Oh brother. Like Trump is only doing all these things to make his family and his business pals happy – and richer. Could it be the policies that are beneficial for the Trump companies are also good for the economy as a whole? Don’t the two go together?

The media used to make similar “enriching himself” claims about George W. Bush’s administration, suggesting the president was only waging war in Iraq to grab the region’s oil and fill the pockets of Dick Cheney’s Haliburton mates.

Of course the talkers also laid off the Obamas because they weren’t personally wealthy – or at least super wealthy. Being into community organizing and politics wasn’t overly lucrative for the Chicago based family, so of course they had absolutely no interests in promoting their own interests while in office, right?

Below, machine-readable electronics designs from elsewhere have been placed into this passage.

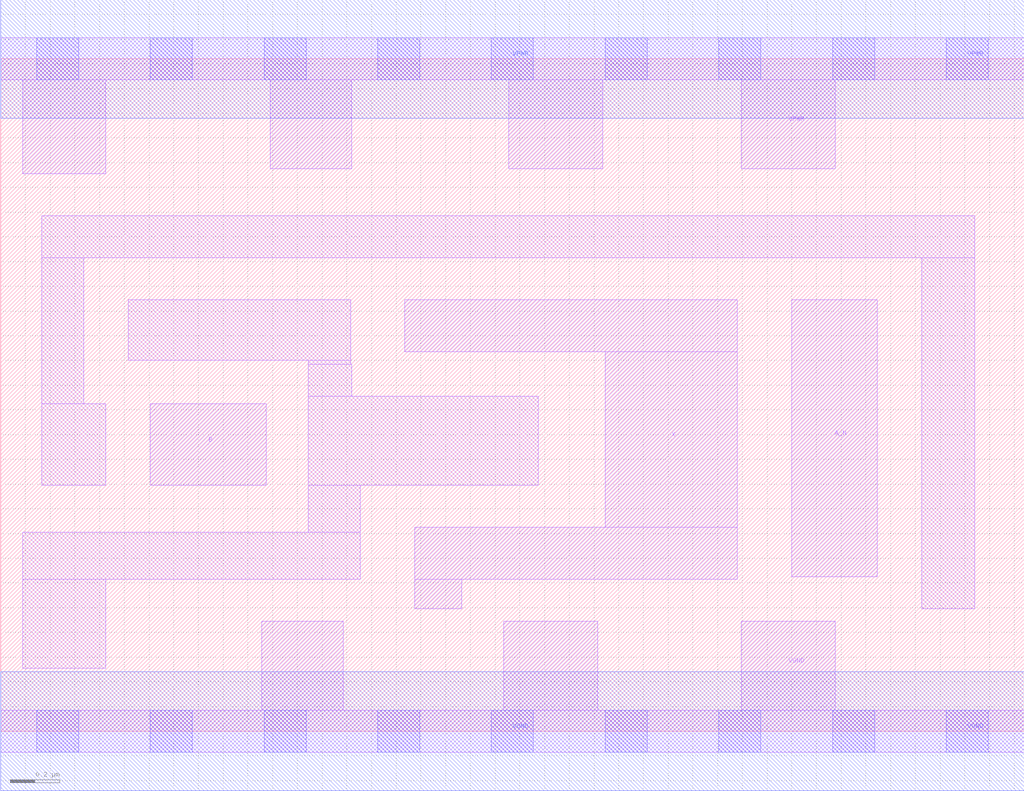
<source format=lef>
# Copyright 2020 The SkyWater PDK Authors
#
# Licensed under the Apache License, Version 2.0 (the "License");
# you may not use this file except in compliance with the License.
# You may obtain a copy of the License at
#
#     https://www.apache.org/licenses/LICENSE-2.0
#
# Unless required by applicable law or agreed to in writing, software
# distributed under the License is distributed on an "AS IS" BASIS,
# WITHOUT WARRANTIES OR CONDITIONS OF ANY KIND, either express or implied.
# See the License for the specific language governing permissions and
# limitations under the License.
#
# SPDX-License-Identifier: Apache-2.0

VERSION 5.7 ;
  NAMESCASESENSITIVE ON ;
  NOWIREEXTENSIONATPIN ON ;
  DIVIDERCHAR "/" ;
  BUSBITCHARS "[]" ;
UNITS
  DATABASE MICRONS 200 ;
END UNITS
PROPERTYDEFINITIONS
  MACRO maskLayoutSubType STRING ;
  MACRO prCellType STRING ;
  MACRO originalViewName STRING ;
END PROPERTYDEFINITIONS
MACRO sky130_fd_sc_hdll__and2b_4
  CLASS CORE ;
  FOREIGN sky130_fd_sc_hdll__and2b_4 ;
  ORIGIN  0.000000  0.000000 ;
  SIZE  4.140000 BY  2.720000 ;
  SYMMETRY X Y R90 ;
  SITE unithd ;
  PIN A_N
    ANTENNAGATEAREA  0.138600 ;
    DIRECTION INPUT ;
    USE SIGNAL ;
    PORT
      LAYER li1 ;
        RECT 3.200000 0.625000 3.545000 1.745000 ;
    END
  END A_N
  PIN B
    ANTENNAGATEAREA  0.277500 ;
    DIRECTION INPUT ;
    USE SIGNAL ;
    PORT
      LAYER li1 ;
        RECT 0.605000 0.995000 1.075000 1.325000 ;
    END
  END B
  PIN X
    ANTENNADIFFAREA  1.071500 ;
    DIRECTION OUTPUT ;
    USE SIGNAL ;
    PORT
      LAYER li1 ;
        RECT 1.635000 1.535000 2.980000 1.745000 ;
        RECT 1.675000 0.495000 1.865000 0.615000 ;
        RECT 1.675000 0.615000 2.980000 0.825000 ;
        RECT 2.445000 0.825000 2.980000 1.535000 ;
    END
  END X
  PIN VGND
    DIRECTION INOUT ;
    USE GROUND ;
    PORT
      LAYER li1 ;
        RECT 0.000000 -0.085000 4.140000 0.085000 ;
        RECT 1.055000  0.085000 1.385000 0.445000 ;
        RECT 2.035000  0.085000 2.415000 0.445000 ;
        RECT 2.995000  0.085000 3.375000 0.445000 ;
      LAYER mcon ;
        RECT 0.145000 -0.085000 0.315000 0.085000 ;
        RECT 0.605000 -0.085000 0.775000 0.085000 ;
        RECT 1.065000 -0.085000 1.235000 0.085000 ;
        RECT 1.525000 -0.085000 1.695000 0.085000 ;
        RECT 1.985000 -0.085000 2.155000 0.085000 ;
        RECT 2.445000 -0.085000 2.615000 0.085000 ;
        RECT 2.905000 -0.085000 3.075000 0.085000 ;
        RECT 3.365000 -0.085000 3.535000 0.085000 ;
        RECT 3.825000 -0.085000 3.995000 0.085000 ;
      LAYER met1 ;
        RECT 0.000000 -0.240000 4.140000 0.240000 ;
    END
  END VGND
  PIN VPWR
    DIRECTION INOUT ;
    USE POWER ;
    PORT
      LAYER li1 ;
        RECT 0.000000 2.635000 4.140000 2.805000 ;
        RECT 0.090000 2.255000 0.425000 2.635000 ;
        RECT 1.090000 2.275000 1.420000 2.635000 ;
        RECT 2.055000 2.275000 2.435000 2.635000 ;
        RECT 2.995000 2.275000 3.375000 2.635000 ;
      LAYER mcon ;
        RECT 0.145000 2.635000 0.315000 2.805000 ;
        RECT 0.605000 2.635000 0.775000 2.805000 ;
        RECT 1.065000 2.635000 1.235000 2.805000 ;
        RECT 1.525000 2.635000 1.695000 2.805000 ;
        RECT 1.985000 2.635000 2.155000 2.805000 ;
        RECT 2.445000 2.635000 2.615000 2.805000 ;
        RECT 2.905000 2.635000 3.075000 2.805000 ;
        RECT 3.365000 2.635000 3.535000 2.805000 ;
        RECT 3.825000 2.635000 3.995000 2.805000 ;
      LAYER met1 ;
        RECT 0.000000 2.480000 4.140000 2.960000 ;
    END
  END VPWR
  OBS
    LAYER li1 ;
      RECT 0.090000 0.255000 0.425000 0.615000 ;
      RECT 0.090000 0.615000 1.455000 0.805000 ;
      RECT 0.165000 0.995000 0.425000 1.325000 ;
      RECT 0.165000 1.325000 0.335000 1.915000 ;
      RECT 0.165000 1.915000 3.940000 2.085000 ;
      RECT 0.515000 1.500000 1.415000 1.745000 ;
      RECT 1.245000 0.805000 1.455000 0.995000 ;
      RECT 1.245000 0.995000 2.175000 1.355000 ;
      RECT 1.245000 1.355000 1.420000 1.485000 ;
      RECT 1.245000 1.485000 1.415000 1.500000 ;
      RECT 3.725000 0.495000 3.940000 1.915000 ;
  END
  PROPERTY maskLayoutSubType "abstract" ;
  PROPERTY prCellType "standard" ;
  PROPERTY originalViewName "layout" ;
END sky130_fd_sc_hdll__and2b_4

</source>
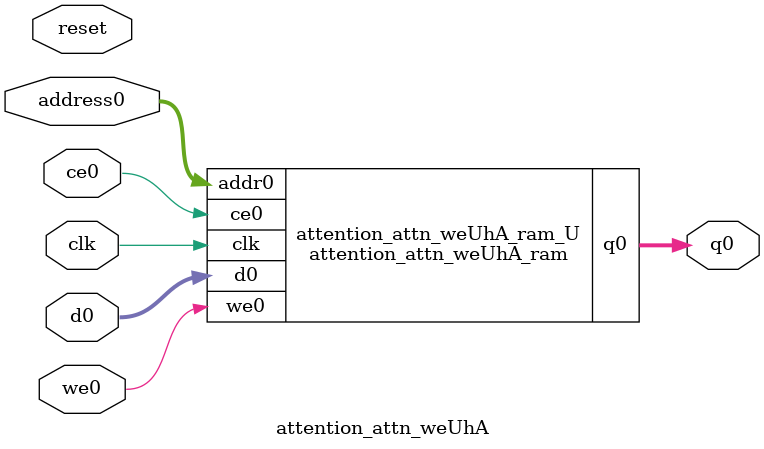
<source format=v>
`timescale 1 ns / 1 ps
module attention_attn_weUhA_ram (addr0, ce0, d0, we0, q0,  clk);

parameter DWIDTH = 32;
parameter AWIDTH = 7;
parameter MEM_SIZE = 96;

input[AWIDTH-1:0] addr0;
input ce0;
input[DWIDTH-1:0] d0;
input we0;
output reg[DWIDTH-1:0] q0;
input clk;

(* ram_style = "block" *)reg [DWIDTH-1:0] ram[0:MEM_SIZE-1];




always @(posedge clk)  
begin 
    if (ce0) begin
        if (we0) 
            ram[addr0] <= d0; 
        q0 <= ram[addr0];
    end
end


endmodule

`timescale 1 ns / 1 ps
module attention_attn_weUhA(
    reset,
    clk,
    address0,
    ce0,
    we0,
    d0,
    q0);

parameter DataWidth = 32'd32;
parameter AddressRange = 32'd96;
parameter AddressWidth = 32'd7;
input reset;
input clk;
input[AddressWidth - 1:0] address0;
input ce0;
input we0;
input[DataWidth - 1:0] d0;
output[DataWidth - 1:0] q0;



attention_attn_weUhA_ram attention_attn_weUhA_ram_U(
    .clk( clk ),
    .addr0( address0 ),
    .ce0( ce0 ),
    .we0( we0 ),
    .d0( d0 ),
    .q0( q0 ));

endmodule


</source>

The media’s ridiculous class envy never ends. It would have been the same for Mitt Romney if he’d been elected, the difference being Mitt would actually be bothered by the hypocritical scrutiny. I don’t think Trump pays much attention to it.

Everyone says Trump is so sensitive about image, but realistically speaking he has about the thickest skin of anyone I’ve ever seen when considering the awful things that have been said about him by the left.

And instead of seeing the optimism and economic growth of American companies as a good thing the left and the media is using them as an excuse to imply, once again, that Trump is a sinister fiend who plots behind the president’s desk to steal the world’s wealth.

One source quoted in the Politico piece predicts such ethical conflicts will go on with a billionaire as president. But so will the prosperity, I say. If having “conflicts” is an issue America should have elected a self-interested business billionaire long ago instead of a leftist ideologue former professor who’s never even managed a payroll.